Liebe www-Gemeinde,
wenn ein Käufer seine Willenserklärung (in Bezug auf Fernabsatzverträge §§ 312b ff. BGB) wegen Irrtums nach § 119 BGB anfechten möchte, da er sie bei Kenntnis der Sachlage definitiv nicht abgegeben hätte, muss er diese Anfechtung schriftlich und formlos dem Verkäufer erklären und die Ware zurückschicken. Das ist de facto so.
Ist der Verkäufer daraufhin verpflichtet diese Anfechtung schriftlich zu bestätigen? Wie geht das Spielchen weiter? Wer ist dann am Zug?
Oder reicht die Anfechtungs-Erklärung des Käufers und die Rücksendung der Ware aus, um die Willenserklärung ungültig zu machen und er ist dann aus dem Boot?
Danke im voraus.
Gruß, Renate
wenn ein Käufer seine Willenserklärung (in Bezug auf
Fernabsatzverträge §§ 312b ff. BGB) wegen Irrtums nach § 119
BGB anfechten möchte, da er sie bei Kenntnis der Sachlage
definitiv nicht abgegeben hätte, muss er diese Anfechtung
schriftlich und formlos dem Verkäufer erklären und die Ware
zurückschicken.
Formlos ja, schriftlich nein. Das ist ja auch ein Widerspruch in sich, gell?

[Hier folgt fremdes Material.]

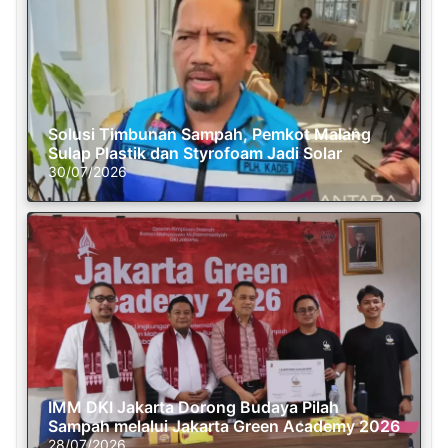
Solusi Timbunan Sampah, Pemkot Malang
Sulap Plastik dan Styrofoam Jadi Solar
30/07/2026
IMM DKI Jakarta Dorong Budaya Pilah
Sampah melalui Jakarta Green Academy 2026
28/07/2026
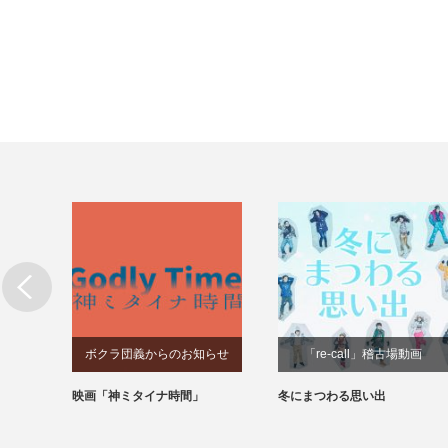
ボクラ団義からのお知らせ
「re-call」稽古場動画
なら蒼
映画「神ミタイナ時間」
冬にまつわる思い出
の志士
2」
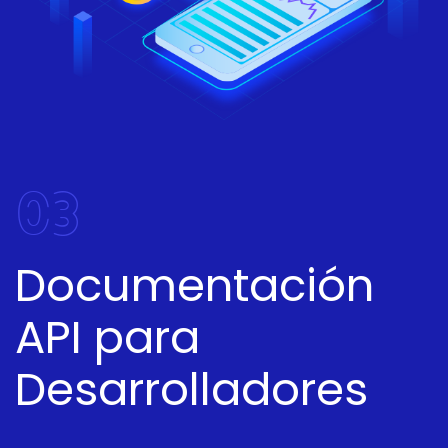
03
Documentación
API para
Desarrolladores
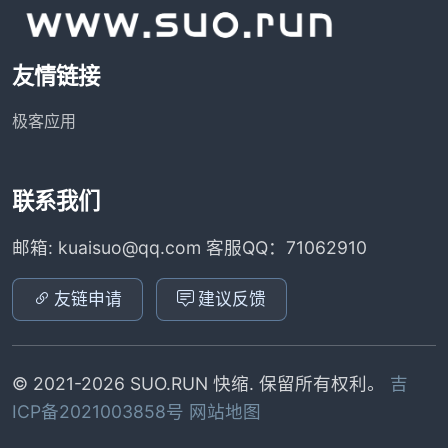
友情链接
极客应用
联系我们
邮箱: kuaisuo@qq.com 客服QQ：71062910
友链申请
建议反馈
© 2021-2026 SUO.RUN 快缩. 保留所有权利。
吉
ICP备2021003858号
网站地图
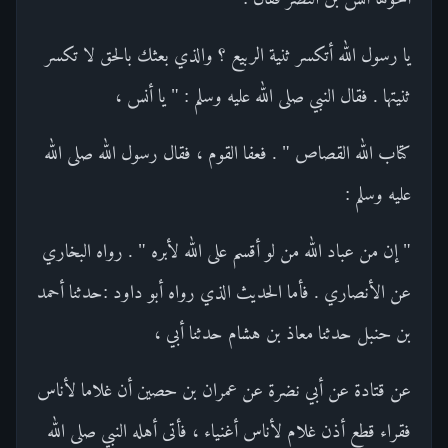
يا رسول الله أتكسر ثنية الربيع ؟ والذي بعثك بالحق لا تكسر
ثنيتها . فقال النبي صلى الله عليه وسلم : " يا أنس ،
كتاب الله القصاص " . فعفا القوم ، فقال رسول الله صلى الله
عليه وسلم :
" إن من عباد الله من لو أقسم على الله لأبره " . رواه البخاري
عن الأنصاري . فأما الحديث الذي رواه أبو داود :حدثنا أحمد
بن حنبل حدثنا معاذ بن هشام حدثنا أبي ،
عن قتادة عن أبي نضرة عن عمران بن حصين أن غلاما لأناس
فقراء قطع أذن غلام لأناس أغنياء ، فأتى أهله النبي صلى الله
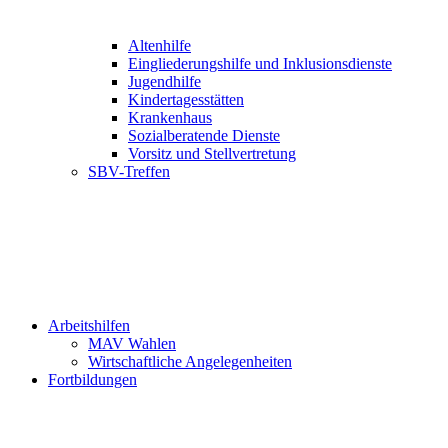
Altenhilfe
Eingliederungshilfe und Inklusionsdienste
Jugendhilfe
Kindertagesstätten
Krankenhaus
Sozialberatende Dienste
Vorsitz und Stellvertretung
SBV-Treffen
Arbeitshilfen
MAV Wahlen
Wirtschaftliche Angelegenheiten
Fortbildungen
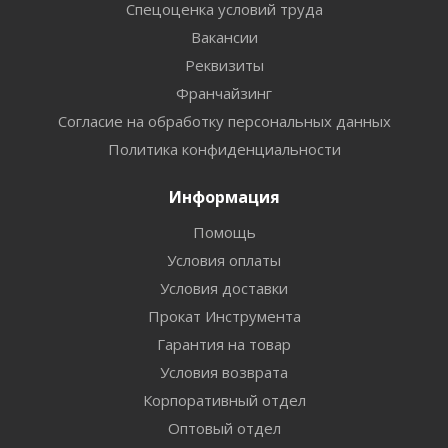
Спецоценка условий труда
Вакансии
Реквизиты
Франчайзинг
Согласие на обработку персональных данных
Политика конфиденциальности
Информация
Помощь
Условия оплаты
Условия доставки
Прокат Инструмента
Гарантия на товар
Условия возврата
Корпоративный отдел
Оптовый отдел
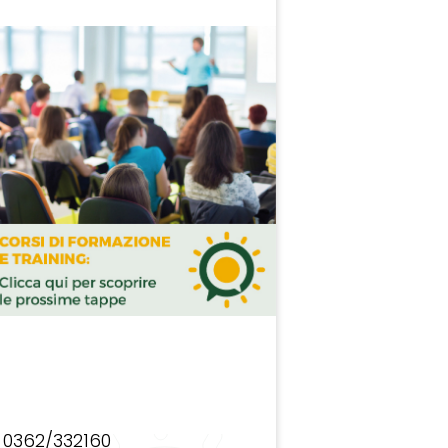
0362/332160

Ist der Verkäufer daraufhin verpflichtet diese Anfechtung
schriftlich zu bestätigen?
Nein.
Wie geht das Spielchen weiter? Wer
ist dann am Zug?
Rückabwicklung gem. § 812 BGB.
Oder reicht die Anfechtungs-Erklärung des Käufers und die
Rücksendung der Ware aus, um die Willenserklärung ungültig zu
machen und er ist dann aus dem Boot?
Eine Anfechtungserklärung bedarf keiner Annahme oder so was. Geht sie zu ist, wenn wirklich ein Anfechtungsgrund vorliegt, der Vertrag beseitigt.
Levay
Hallo Levay,
vielen Dank für die Antwort.
Oder reicht die Anfechtungs-Erklärung des Käufers und die
Rücksendung der Ware aus, um die Willenserklärung ungültig zu
machen und er ist dann aus dem Boot?
Eine Anfechtungserklärung bedarf keiner Annahme oder so was.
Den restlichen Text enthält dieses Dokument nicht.